This is Joseph
The US Supreme Court has been a source of odd thinking, lately
Josh Marshall has a post about how a reader suspects that John Roberts might decide to retire from the supreme court in order to preserve institutional legitimacy. I think this shows just how deranged the thinking about the supreme court has come. Is there anything that makes people think that judges voluntarily give up power?
He is 65, way younger than Sandra Day O'Connor (around 78) or Anthony Kennedy (around 82). It just makes no sense that he'd give up influence on the court and the ability to advocate for legitimacy unless there was an external reason.
Similarly, there is an odd sense of ownership of Supreme Court seats. People seem to think we should honor Ruth Bader Ginsberg's wish that her seat not be filled until after the election. There are a ton of very good reasons to not fill the seat quickly: recent past precedent (Scalia's replacement), lack of time to do a thorough vetting, and an ongoing pandemic creating the need for focusing on helping economic and medical victims all come immediately to mind. The idea that the seat is a feudal inheritance that the current occupant has any control over how it is filled in the future is not a good thing for the health of the republic.

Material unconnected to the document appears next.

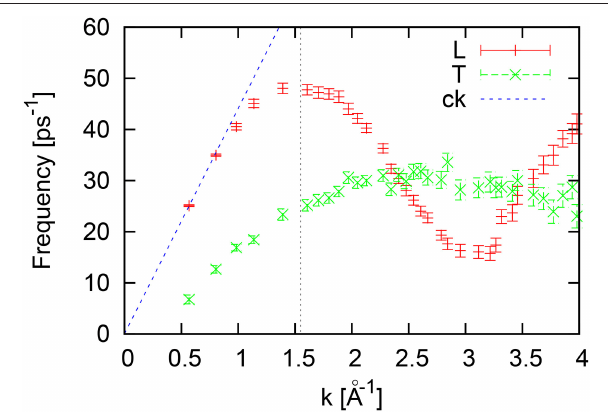
FIGURE 8 | Dispersion of longitudinal (L) and transverse (T) collective excitations for liquid Ni at 1735 K estimated from peak positions of the L/T current spectral functions. The vertical dashed line at k = 1.55Å − 1 corresponds to the boundary of the first pseudo-Brillouin zone.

Finally, the fact that covering pre-existing conditions is coming back up to the court, one more time, suggests that judicial rulings are becoming deeply unserious. The US has an insurance system that is based on churn as people change jobs many times over their careers, often without a whole lot of choice. Prices are opaque and systematically higher for people without insurance (the system is not set up for negotiation). Covering pre-existing conditions is simply a prerequisite for having the system function at all. That a seat flipping could credibly threaten this act, twelve years after it passed and after repeated judicial review, is . . . well, hard to credit is the nice way to say this.
Another easy litmus test. As a Canadian, I cannot name a single Supreme Court justice. I kind of remember the chief justice if I really think about it. I can name every single US justice, and give a quick summary of their politics. I worry that the politicization of the court will end in tears.
Another sign of the process being broken is noted here.
Amy Barrett is a former law professor and sitting judge. She does not have any idea about whether Medicare and social security are constitutional? Not hedging and saying that she is unaware of any grounds on which they could be. What is the point of the hearing if the justice is completely ignorant (or pretends to be ignorant) on law and policy? Not even to comment on the grounds on which these laws are currently based? What did she teach students? There are laws and nobody can tell if they are compatible with the constitution nor have I read any precedent?